From this point, the film pretty much delivers on the promise of the title – it’s a frenetic, explosive and breathless chase filtered through cinematographer Michael Bauman’s VistaVision lenses, and backed by Jonny Greenwood’s eccentric score. Written by Anderson and loosely based on Thomas Pynchon’s novel, Vineland, the director has reputedly been working on this project for something like 20 years so it’s remarkable that it feels as timely as it does.

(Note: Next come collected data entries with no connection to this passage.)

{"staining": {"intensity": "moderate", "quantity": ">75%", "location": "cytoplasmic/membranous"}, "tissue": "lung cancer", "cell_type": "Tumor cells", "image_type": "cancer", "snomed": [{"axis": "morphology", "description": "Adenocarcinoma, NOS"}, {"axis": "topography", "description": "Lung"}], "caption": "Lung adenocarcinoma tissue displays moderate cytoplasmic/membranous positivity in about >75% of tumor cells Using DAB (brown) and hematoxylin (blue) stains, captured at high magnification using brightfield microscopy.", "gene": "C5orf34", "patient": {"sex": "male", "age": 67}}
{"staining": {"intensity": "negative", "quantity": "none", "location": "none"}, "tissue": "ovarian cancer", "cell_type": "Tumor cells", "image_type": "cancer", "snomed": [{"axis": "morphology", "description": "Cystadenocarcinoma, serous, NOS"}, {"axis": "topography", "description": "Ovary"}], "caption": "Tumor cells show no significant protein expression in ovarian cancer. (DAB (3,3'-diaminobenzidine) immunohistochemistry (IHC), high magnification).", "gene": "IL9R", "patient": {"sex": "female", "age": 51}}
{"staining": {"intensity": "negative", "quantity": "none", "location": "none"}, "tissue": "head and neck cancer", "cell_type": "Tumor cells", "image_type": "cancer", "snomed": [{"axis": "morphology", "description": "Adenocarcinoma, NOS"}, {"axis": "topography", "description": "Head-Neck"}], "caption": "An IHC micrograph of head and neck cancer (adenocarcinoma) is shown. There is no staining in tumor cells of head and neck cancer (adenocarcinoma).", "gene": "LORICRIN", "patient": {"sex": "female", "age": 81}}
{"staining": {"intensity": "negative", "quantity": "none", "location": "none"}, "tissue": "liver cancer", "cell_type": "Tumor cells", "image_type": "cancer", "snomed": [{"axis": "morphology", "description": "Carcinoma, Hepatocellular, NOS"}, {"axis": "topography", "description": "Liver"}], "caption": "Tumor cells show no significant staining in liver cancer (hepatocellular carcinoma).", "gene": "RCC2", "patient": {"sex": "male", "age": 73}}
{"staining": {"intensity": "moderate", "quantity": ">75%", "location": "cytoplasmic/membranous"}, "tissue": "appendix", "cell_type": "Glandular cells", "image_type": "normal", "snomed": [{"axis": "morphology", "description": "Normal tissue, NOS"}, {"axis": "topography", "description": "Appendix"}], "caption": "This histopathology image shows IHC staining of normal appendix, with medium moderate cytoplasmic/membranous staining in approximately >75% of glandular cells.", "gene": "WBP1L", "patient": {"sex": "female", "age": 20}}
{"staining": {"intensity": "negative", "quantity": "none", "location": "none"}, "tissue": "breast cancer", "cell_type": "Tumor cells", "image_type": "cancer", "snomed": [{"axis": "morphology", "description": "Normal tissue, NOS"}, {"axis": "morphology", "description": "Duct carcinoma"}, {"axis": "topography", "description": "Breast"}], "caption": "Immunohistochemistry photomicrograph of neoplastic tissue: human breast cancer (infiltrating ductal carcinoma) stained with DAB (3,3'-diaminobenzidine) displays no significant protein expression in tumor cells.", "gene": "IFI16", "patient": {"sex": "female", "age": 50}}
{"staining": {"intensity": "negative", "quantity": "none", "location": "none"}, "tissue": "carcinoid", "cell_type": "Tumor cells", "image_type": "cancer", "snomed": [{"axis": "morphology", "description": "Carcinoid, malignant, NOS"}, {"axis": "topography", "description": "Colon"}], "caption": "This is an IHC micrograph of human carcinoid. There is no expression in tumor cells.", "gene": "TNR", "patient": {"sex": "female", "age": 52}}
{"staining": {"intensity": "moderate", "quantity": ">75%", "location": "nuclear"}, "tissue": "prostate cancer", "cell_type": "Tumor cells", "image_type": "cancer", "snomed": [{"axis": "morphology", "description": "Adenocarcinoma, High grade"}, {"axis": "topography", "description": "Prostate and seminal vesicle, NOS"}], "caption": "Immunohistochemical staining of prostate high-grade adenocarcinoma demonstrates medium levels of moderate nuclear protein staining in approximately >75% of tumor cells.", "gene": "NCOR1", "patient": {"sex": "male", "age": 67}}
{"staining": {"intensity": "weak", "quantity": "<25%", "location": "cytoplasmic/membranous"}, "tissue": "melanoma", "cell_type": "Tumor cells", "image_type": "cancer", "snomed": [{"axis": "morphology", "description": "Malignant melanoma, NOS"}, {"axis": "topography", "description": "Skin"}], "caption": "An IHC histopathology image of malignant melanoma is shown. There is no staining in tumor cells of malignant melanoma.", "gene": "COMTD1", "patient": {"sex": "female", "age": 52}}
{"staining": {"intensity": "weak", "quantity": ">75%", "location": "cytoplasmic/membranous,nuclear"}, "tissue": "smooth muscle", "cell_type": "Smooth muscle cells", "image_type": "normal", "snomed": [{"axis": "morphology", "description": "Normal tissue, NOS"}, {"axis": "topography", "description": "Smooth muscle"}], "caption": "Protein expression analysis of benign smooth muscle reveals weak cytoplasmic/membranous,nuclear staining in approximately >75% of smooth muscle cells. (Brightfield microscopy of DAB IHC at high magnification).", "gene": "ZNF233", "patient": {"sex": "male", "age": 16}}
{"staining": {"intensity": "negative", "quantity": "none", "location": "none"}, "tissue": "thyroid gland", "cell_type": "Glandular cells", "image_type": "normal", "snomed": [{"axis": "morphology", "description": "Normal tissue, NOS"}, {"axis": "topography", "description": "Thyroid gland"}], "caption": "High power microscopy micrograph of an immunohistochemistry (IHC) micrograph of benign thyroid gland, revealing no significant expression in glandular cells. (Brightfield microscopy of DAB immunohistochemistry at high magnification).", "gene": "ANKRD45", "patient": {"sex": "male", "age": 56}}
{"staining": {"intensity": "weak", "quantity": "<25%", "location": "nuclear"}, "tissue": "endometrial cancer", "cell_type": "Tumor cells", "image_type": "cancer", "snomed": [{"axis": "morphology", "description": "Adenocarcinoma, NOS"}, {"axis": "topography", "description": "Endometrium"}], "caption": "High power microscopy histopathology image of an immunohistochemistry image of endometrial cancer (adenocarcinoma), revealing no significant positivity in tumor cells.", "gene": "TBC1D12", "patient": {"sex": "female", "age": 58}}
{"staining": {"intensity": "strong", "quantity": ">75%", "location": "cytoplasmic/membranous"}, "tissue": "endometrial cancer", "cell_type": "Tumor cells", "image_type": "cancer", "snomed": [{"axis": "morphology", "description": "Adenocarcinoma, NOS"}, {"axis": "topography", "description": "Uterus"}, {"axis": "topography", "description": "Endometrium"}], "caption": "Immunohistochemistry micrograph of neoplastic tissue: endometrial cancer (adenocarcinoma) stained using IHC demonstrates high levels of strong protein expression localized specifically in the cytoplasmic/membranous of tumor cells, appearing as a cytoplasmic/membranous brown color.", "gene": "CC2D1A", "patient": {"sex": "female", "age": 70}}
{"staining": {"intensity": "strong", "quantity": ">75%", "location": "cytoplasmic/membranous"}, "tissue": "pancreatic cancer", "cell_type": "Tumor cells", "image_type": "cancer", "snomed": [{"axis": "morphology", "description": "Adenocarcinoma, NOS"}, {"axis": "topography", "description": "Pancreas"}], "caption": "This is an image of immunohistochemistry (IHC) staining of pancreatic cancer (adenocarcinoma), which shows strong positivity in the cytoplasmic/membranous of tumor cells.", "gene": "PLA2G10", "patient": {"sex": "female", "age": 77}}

DiCaprio is wonderfully endearing as the hapless Pat, desperately trying to remember passwords that he hasn’t used for far too long, while Penn, as the heinous, macho Lockjaw, is the personification of a living GI Joe action figure, a man committed to preserving his outward appearance, while inside he’s a festering, ambitious wreck. But strangely, it’s newcomer Infiniti who really impresses here as the quietly determined Willa, who, when pushed, snaps back with the stubborn tenacity she’s inherited from her mother.

One Battle After Another is a searing condemnation of contemporary America, a world where freedom has to be fought for with extreme violence, where the most cold-blooded assassins hide behind the personas of smiling, corn-fed patriots. PTA finds original ways to explore the most well-worn conventions. Even the old fall-back of the car chase is given a mesmerising makeover, as vehicles glide silently through a shimmering waterfall of desert roads like some kind of LSD-induced hallucination.

Despite a hefty running time of two hours and 41 minutes, the film flashes by in what feels like half that time and it’s clear pretty much from the outset that Paul Thomas Anderson is back on form. Whatever comes next, I’m already looking forward to it.